#### Source excerpt

┄┄┄┄┄┄┄┄┄┄┄┄┄┄┄┄┄┄┄┄

Written by on Thursday, February 15, 2024

At Dakin’s Dairy Farm, Trumperstickers mingle with rainbow logos. The common enemy: Sprawl.

By Johannes Werner

Original Air Date: Feb. 14, 2024

Crowd at the event

Host: You don’t get to see that every day – the grassy overflow parking lot at Dakin’s Dairy Farm just west of Myakka City was packed with vehicles, for one. But most remarkably, there were all-terrain pickups with trumperstickers mingling with the latest plug-in Priuses, complete with rainbow-colored slogans. What brought the owners of these vehicles together was concern over “The Future of Agriculture in Manatee County”. That was the title of a panel discussion featuring four prominent farmers. Our news team was there, ready to report about culture clash.

Johannes Werner: To say it right away: There were only few hints of culture shock. And that was – in great part – thanks to Jim Strickland, who bridged any potential gaps. He was wearing his 10-gallon hat and boots, and – like his three fellow panelists – Strickland was joking about the other guys’ riding skills and laying out the challenges of keeping the farm going. But the former head of the Florida Cattlemen’s Association and probably biggest rancher and agricultural landowner in the region also keeps talking about climate change and rising sea levels. About the urgent need to fund more research. And about the pressure land-hungry real estate developers put on farming families. He began with a description of the rapid disappearance of agricultural land, and a pitch to voters.

Jim Strickland

Jim Strickland: They have been losing somewhere in the neighborhood of 1–1.5% of that land in the last 10 years. So if we have to 220,000 acres, that tells us we’re definitely going to be losing that amount. I think if the economy stays the way it is, we’re going to see that escalate.

┄┄┄┄┄┄┄┄┄┄┄┄┄┄┄┄┄┄┄┄

#### Dataset rows
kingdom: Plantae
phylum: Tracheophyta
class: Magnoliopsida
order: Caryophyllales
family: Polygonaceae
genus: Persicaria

┄┄┄┄┄┄┄┄┄┄┄┄┄┄┄┄┄┄┄┄

#### Directives
(1) In the transcript about the farming panel at Dakin's Dairy Farm, list every subject that Jim Strickland is said to keep talking about.
(2) Write the next part of the Dakin's Dairy Farm panel transcript, picking up after its final sentence.

#### Exercise results
(1)
- Climate change
- Rising sea levels
- The urgent need to fund more research
- The pressure land-hungry real estate developers put on farming families

(2)
So how much do we need? That’s the question that a lot of people ask. Well, how much land is enough? We don’t have enough, in my opinion, we don’t have enough data and research yet to predict what Florida is going to look like accurately for the next 100 years, or the next 200 years, or the next 500 years, so how much is enough?

I think it depends upon the voters and what they feel is enough financially because all that money comes from you. The legislature can put it into different pots, but it all comes from you. So if you believe in conservation, I think we can see those numbers rise. On a county level, on a state level, and on a federal level.

JW: Moderator Katie Close asked how much land needs to be set aside to keep agriculture going. Gary Reeder, one of the few remaining tomato growers in what was once the tomato capital of the United States, suggested pretty much every acre — in other words, a moratorium on any rezoning of agricultural land. He hedged his bets by saying that this is not reasonable; but he left it to the voters to decide.

Gary Reeder: If we don’t curb some of the development — and again, that’s the voter’s choice if they want to see that — if we don’t curb some of that development, we’re not going to have any more farmland. 

Gary Reeder

From this area right here to the West is a potentially developmental area. From this area to the East, there’s a lot of conservation easements. There’s a lot of land that’s owned by the mines. And it’s not going to be as pro-development East of us as what it is West of us. So in that time frame, I guess I would say that I would like to keep all of it that we have now, but I know that’s not reasonable.

JW: Reeder is also the head of the Manatee County Farm Bureau.

Strickland’s peers – Jerry Dakin, Gary Reeder and Luke Davis – fielded arguments that have been heard for many years. Jerry Dakin – whose family recently decided to sell – described the challenges of keeping the farm going and raised the issue of food security as national security. The moderator picked up that train of thought and drove it a little further, asking – tongue in cheek – what foreign food producers the panelists would prefer to depend upon. Luke Davis, head of the local chapter of the Cattlemen’s Association, put it in stark terms.

Luke Davis: If it’s not in the U.S., we’re gonna become indentured servants to another country. We’re going to become slaves to somebody else. And that’s where we’re headed. Overdevelopment is going to attack us at our root core.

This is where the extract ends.